Exercise inputs:
####################

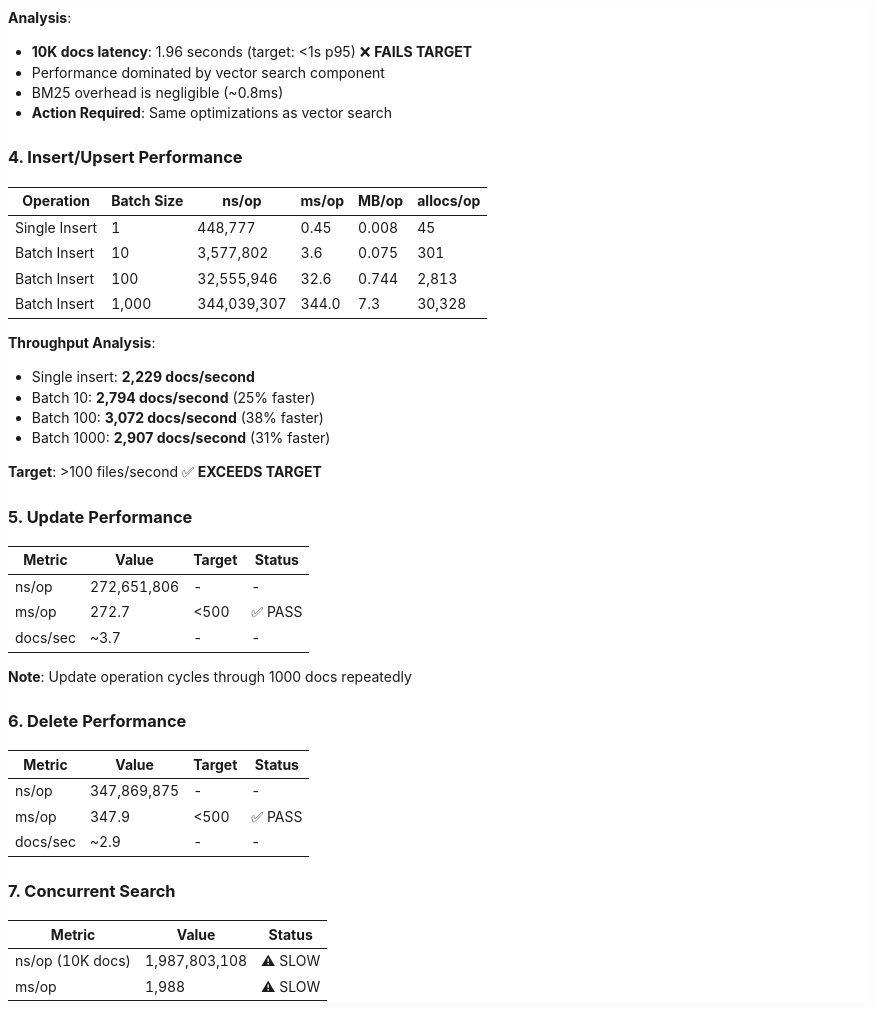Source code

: **Analysis**:
- **10K docs latency**: 1.96 seconds (target: <1s p95) ❌ **FAILS TARGET**
- Performance dominated by vector search component
- BM25 overhead is negligible (~0.8ms)
- **Action Required**: Same optimizations as vector search

### 4. Insert/Upsert Performance
| Operation | Batch Size | ns/op | ms/op | MB/op | allocs/op |
|-----------|-----------|-------|-------|-------|-----------|
| Single Insert | 1 | 448,777 | 0.45 | 0.008 | 45 |
| Batch Insert | 10 | 3,577,802 | 3.6 | 0.075 | 301 |
| Batch Insert | 100 | 32,555,946 | 32.6 | 0.744 | 2,813 |
| Batch Insert | 1,000 | 344,039,307 | 344.0 | 7.3 | 30,328 |

**Throughput Analysis**:
- Single insert: **2,229 docs/second**
- Batch 10: **2,794 docs/second** (25% faster)
- Batch 100: **3,072 docs/second** (38% faster)
- Batch 1000: **2,907 docs/second** (31% faster)

**Target**: >100 files/second ✅ **EXCEEDS TARGET**

### 5. Update Performance
| Metric | Value | Target | Status |
|--------|-------|--------|--------|
| ns/op | 272,651,806 | - | - |
| ms/op | 272.7 | <500 | ✅ PASS |
| docs/sec | ~3.7 | - | - |

**Note**: Update operation cycles through 1000 docs repeatedly

### 6. Delete Performance
| Metric | Value | Target | Status |
|--------|-------|--------|--------|
| ns/op | 347,869,875 | - | - |
| ms/op | 347.9 | <500 | ✅ PASS |
| docs/sec | ~2.9 | - | - |

### 7. Concurrent Search
| Metric | Value | Status |
|--------|-------|--------|
| ns/op (10K docs) | 1,987,803,108 | ⚠️ SLOW |
| ms/op | 1,988 | ⚠️ SLOW |
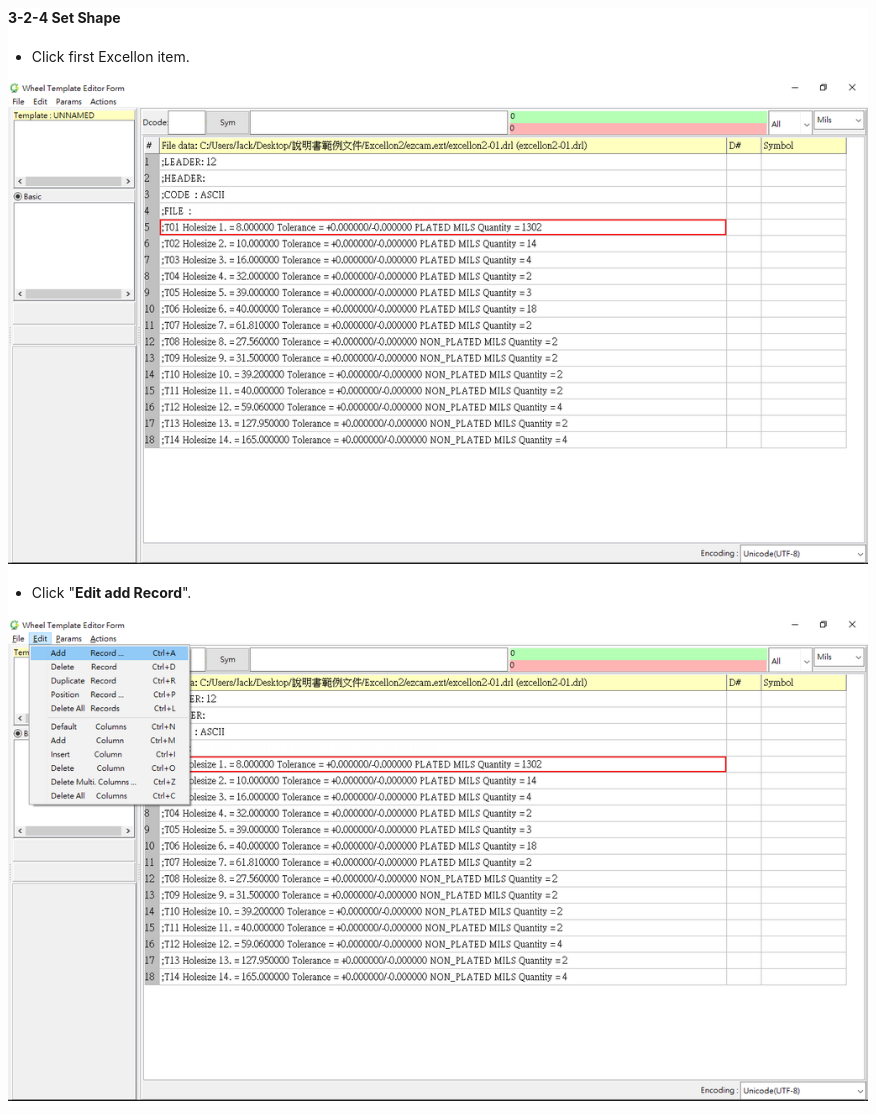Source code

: 
<h4 id="3-2-4"> 3-2-4 Set Shape </h4>

- Click first Excellon item. 


![](./icon-import/57.png)


- Click "**Edit add Record**".



![](./icon-import/58.png)
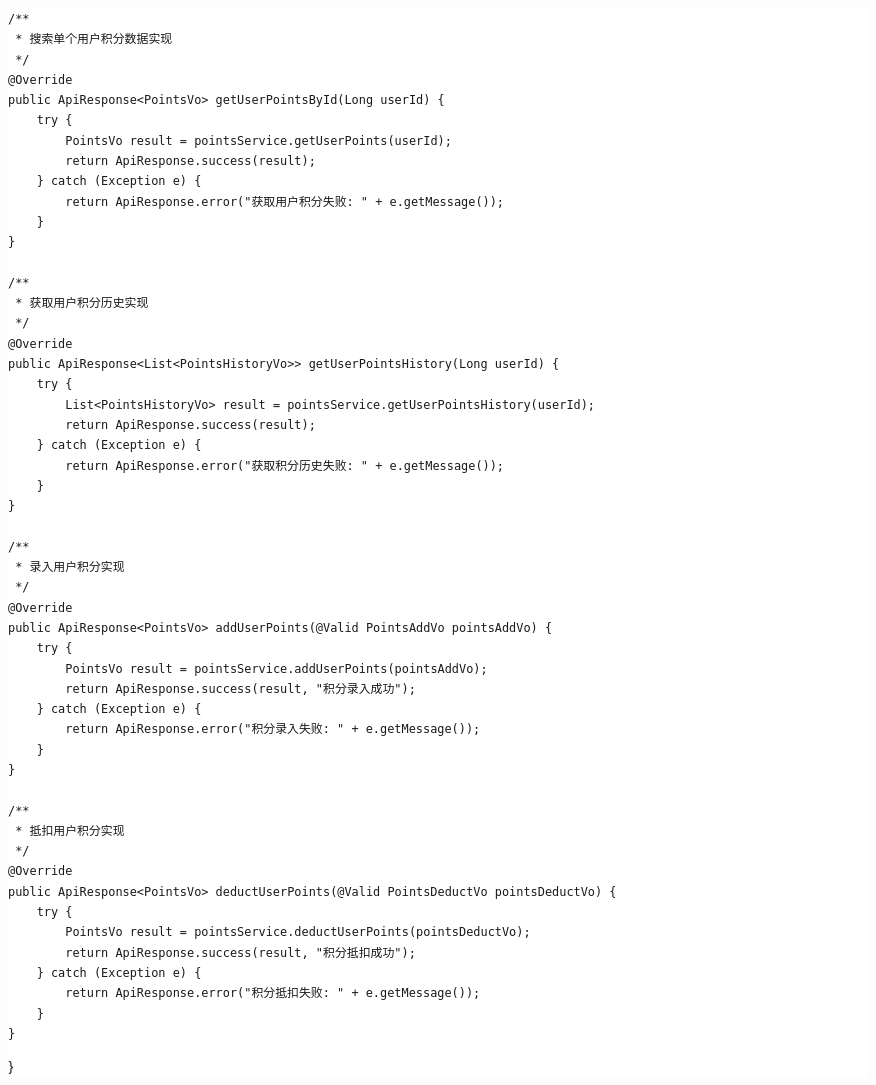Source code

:     /**
     * 搜索单个用户积分数据实现
     */
    @Override
    public ApiResponse<PointsVo> getUserPointsById(Long userId) {
        try {
            PointsVo result = pointsService.getUserPoints(userId);
            return ApiResponse.success(result);
        } catch (Exception e) {
            return ApiResponse.error("获取用户积分失败: " + e.getMessage());
        }
    }

    /**
     * 获取用户积分历史实现
     */
    @Override
    public ApiResponse<List<PointsHistoryVo>> getUserPointsHistory(Long userId) {
        try {
            List<PointsHistoryVo> result = pointsService.getUserPointsHistory(userId);
            return ApiResponse.success(result);
        } catch (Exception e) {
            return ApiResponse.error("获取积分历史失败: " + e.getMessage());
        }
    }

    /**
     * 录入用户积分实现
     */
    @Override
    public ApiResponse<PointsVo> addUserPoints(@Valid PointsAddVo pointsAddVo) {
        try {
            PointsVo result = pointsService.addUserPoints(pointsAddVo);
            return ApiResponse.success(result, "积分录入成功");
        } catch (Exception e) {
            return ApiResponse.error("积分录入失败: " + e.getMessage());
        }
    }

    /**
     * 抵扣用户积分实现
     */
    @Override
    public ApiResponse<PointsVo> deductUserPoints(@Valid PointsDeductVo pointsDeductVo) {
        try {
            PointsVo result = pointsService.deductUserPoints(pointsDeductVo);
            return ApiResponse.success(result, "积分抵扣成功");
        } catch (Exception e) {
            return ApiResponse.error("积分抵扣失败: " + e.getMessage());
        }
    }

}

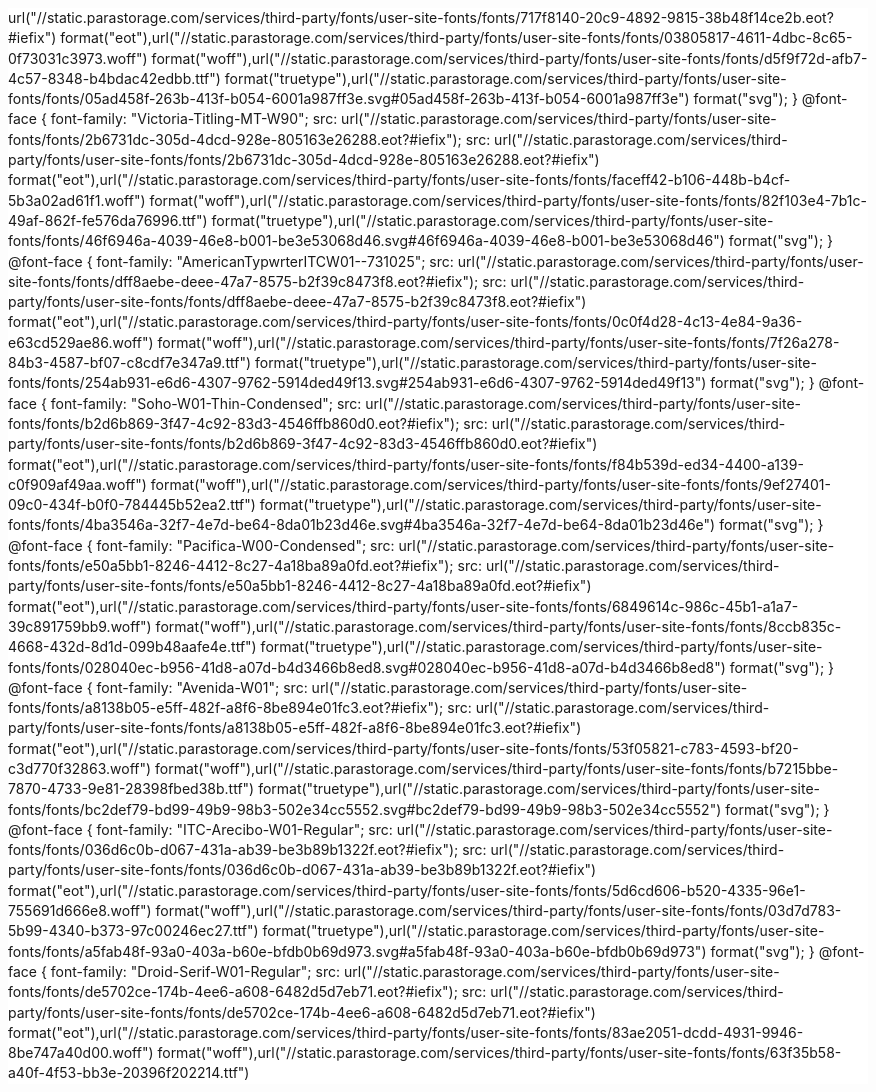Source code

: url("//static.parastorage.com/services/third-party/fonts/user-site-fonts/fonts/717f8140-20c9-4892-9815-38b48f14ce2b.eot?#iefix") format("eot"),url("//static.parastorage.com/services/third-party/fonts/user-site-fonts/fonts/03805817-4611-4dbc-8c65-0f73031c3973.woff") format("woff"),url("//static.parastorage.com/services/third-party/fonts/user-site-fonts/fonts/d5f9f72d-afb7-4c57-8348-b4bdac42edbb.ttf") format("truetype"),url("//static.parastorage.com/services/third-party/fonts/user-site-fonts/fonts/05ad458f-263b-413f-b054-6001a987ff3e.svg#05ad458f-263b-413f-b054-6001a987ff3e") format("svg"); } @font-face { font-family: "Victoria-Titling-MT-W90"; src: url("//static.parastorage.com/services/third-party/fonts/user-site-fonts/fonts/2b6731dc-305d-4dcd-928e-805163e26288.eot?#iefix"); src: url("//static.parastorage.com/services/third-party/fonts/user-site-fonts/fonts/2b6731dc-305d-4dcd-928e-805163e26288.eot?#iefix") format("eot"),url("//static.parastorage.com/services/third-party/fonts/user-site-fonts/fonts/faceff42-b106-448b-b4cf-5b3a02ad61f1.woff") format("woff"),url("//static.parastorage.com/services/third-party/fonts/user-site-fonts/fonts/82f103e4-7b1c-49af-862f-fe576da76996.ttf") format("truetype"),url("//static.parastorage.com/services/third-party/fonts/user-site-fonts/fonts/46f6946a-4039-46e8-b001-be3e53068d46.svg#46f6946a-4039-46e8-b001-be3e53068d46") format("svg"); } @font-face { font-family: "AmericanTypwrterITCW01--731025"; src: url("//static.parastorage.com/services/third-party/fonts/user-site-fonts/fonts/dff8aebe-deee-47a7-8575-b2f39c8473f8.eot?#iefix"); src: url("//static.parastorage.com/services/third-party/fonts/user-site-fonts/fonts/dff8aebe-deee-47a7-8575-b2f39c8473f8.eot?#iefix") format("eot"),url("//static.parastorage.com/services/third-party/fonts/user-site-fonts/fonts/0c0f4d28-4c13-4e84-9a36-e63cd529ae86.woff") format("woff"),url("//static.parastorage.com/services/third-party/fonts/user-site-fonts/fonts/7f26a278-84b3-4587-bf07-c8cdf7e347a9.ttf") format("truetype"),url("//static.parastorage.com/services/third-party/fonts/user-site-fonts/fonts/254ab931-e6d6-4307-9762-5914ded49f13.svg#254ab931-e6d6-4307-9762-5914ded49f13") format("svg"); } @font-face { font-family: "Soho-W01-Thin-Condensed"; src: url("//static.parastorage.com/services/third-party/fonts/user-site-fonts/fonts/b2d6b869-3f47-4c92-83d3-4546ffb860d0.eot?#iefix"); src: url("//static.parastorage.com/services/third-party/fonts/user-site-fonts/fonts/b2d6b869-3f47-4c92-83d3-4546ffb860d0.eot?#iefix") format("eot"),url("//static.parastorage.com/services/third-party/fonts/user-site-fonts/fonts/f84b539d-ed34-4400-a139-c0f909af49aa.woff") format("woff"),url("//static.parastorage.com/services/third-party/fonts/user-site-fonts/fonts/9ef27401-09c0-434f-b0f0-784445b52ea2.ttf") format("truetype"),url("//static.parastorage.com/services/third-party/fonts/user-site-fonts/fonts/4ba3546a-32f7-4e7d-be64-8da01b23d46e.svg#4ba3546a-32f7-4e7d-be64-8da01b23d46e") format("svg"); } @font-face { font-family: "Pacifica-W00-Condensed"; src: url("//static.parastorage.com/services/third-party/fonts/user-site-fonts/fonts/e50a5bb1-8246-4412-8c27-4a18ba89a0fd.eot?#iefix"); src: url("//static.parastorage.com/services/third-party/fonts/user-site-fonts/fonts/e50a5bb1-8246-4412-8c27-4a18ba89a0fd.eot?#iefix") format("eot"),url("//static.parastorage.com/services/third-party/fonts/user-site-fonts/fonts/6849614c-986c-45b1-a1a7-39c891759bb9.woff") format("woff"),url("//static.parastorage.com/services/third-party/fonts/user-site-fonts/fonts/8ccb835c-4668-432d-8d1d-099b48aafe4e.ttf") format("truetype"),url("//static.parastorage.com/services/third-party/fonts/user-site-fonts/fonts/028040ec-b956-41d8-a07d-b4d3466b8ed8.svg#028040ec-b956-41d8-a07d-b4d3466b8ed8") format("svg"); } @font-face { font-family: "Avenida-W01"; src: url("//static.parastorage.com/services/third-party/fonts/user-site-fonts/fonts/a8138b05-e5ff-482f-a8f6-8be894e01fc3.eot?#iefix"); src: url("//static.parastorage.com/services/third-party/fonts/user-site-fonts/fonts/a8138b05-e5ff-482f-a8f6-8be894e01fc3.eot?#iefix") format("eot"),url("//static.parastorage.com/services/third-party/fonts/user-site-fonts/fonts/53f05821-c783-4593-bf20-c3d770f32863.woff") format("woff"),url("//static.parastorage.com/services/third-party/fonts/user-site-fonts/fonts/b7215bbe-7870-4733-9e81-28398fbed38b.ttf") format("truetype"),url("//static.parastorage.com/services/third-party/fonts/user-site-fonts/fonts/bc2def79-bd99-49b9-98b3-502e34cc5552.svg#bc2def79-bd99-49b9-98b3-502e34cc5552") format("svg"); } @font-face { font-family: "ITC-Arecibo-W01-Regular"; src: url("//static.parastorage.com/services/third-party/fonts/user-site-fonts/fonts/036d6c0b-d067-431a-ab39-be3b89b1322f.eot?#iefix"); src: url("//static.parastorage.com/services/third-party/fonts/user-site-fonts/fonts/036d6c0b-d067-431a-ab39-be3b89b1322f.eot?#iefix") format("eot"),url("//static.parastorage.com/services/third-party/fonts/user-site-fonts/fonts/5d6cd606-b520-4335-96e1-755691d666e8.woff") format("woff"),url("//static.parastorage.com/services/third-party/fonts/user-site-fonts/fonts/03d7d783-5b99-4340-b373-97c00246ec27.ttf") format("truetype"),url("//static.parastorage.com/services/third-party/fonts/user-site-fonts/fonts/a5fab48f-93a0-403a-b60e-bfdb0b69d973.svg#a5fab48f-93a0-403a-b60e-bfdb0b69d973") format("svg"); } @font-face { font-family: "Droid-Serif-W01-Regular"; src: url("//static.parastorage.com/services/third-party/fonts/user-site-fonts/fonts/de5702ce-174b-4ee6-a608-6482d5d7eb71.eot?#iefix"); src: url("//static.parastorage.com/services/third-party/fonts/user-site-fonts/fonts/de5702ce-174b-4ee6-a608-6482d5d7eb71.eot?#iefix") format("eot"),url("//static.parastorage.com/services/third-party/fonts/user-site-fonts/fonts/83ae2051-dcdd-4931-9946-8be747a40d00.woff") format("woff"),url("//static.parastorage.com/services/third-party/fonts/user-site-fonts/fonts/63f35b58-a40f-4f53-bb3e-20396f202214.ttf")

####################

What you are asked to do: Return the lines of the material verbatim, starting with the line that contains "files/second ✅ **EXCEEDS TARGET**" and going on through the line that contains "docs/sec | ~2.9 | - | - |", both included.

Solution to this exercise:
**Target**: >100 files/second ✅ **EXCEEDS TARGET**

### 5. Update Performance
| Metric | Value | Target | Status |
|--------|-------|--------|--------|
| ns/op | 272,651,806 | - | - |
| ms/op | 272.7 | <500 | ✅ PASS |
| docs/sec | ~3.7 | - | - |

**Note**: Update operation cycles through 1000 docs repeatedly

### 6. Delete Performance
| Metric | Value | Target | Status |
|--------|-------|--------|--------|
| ns/op | 347,869,875 | - | - |
| ms/op | 347.9 | <500 | ✅ PASS |
| docs/sec | ~2.9 | - | - |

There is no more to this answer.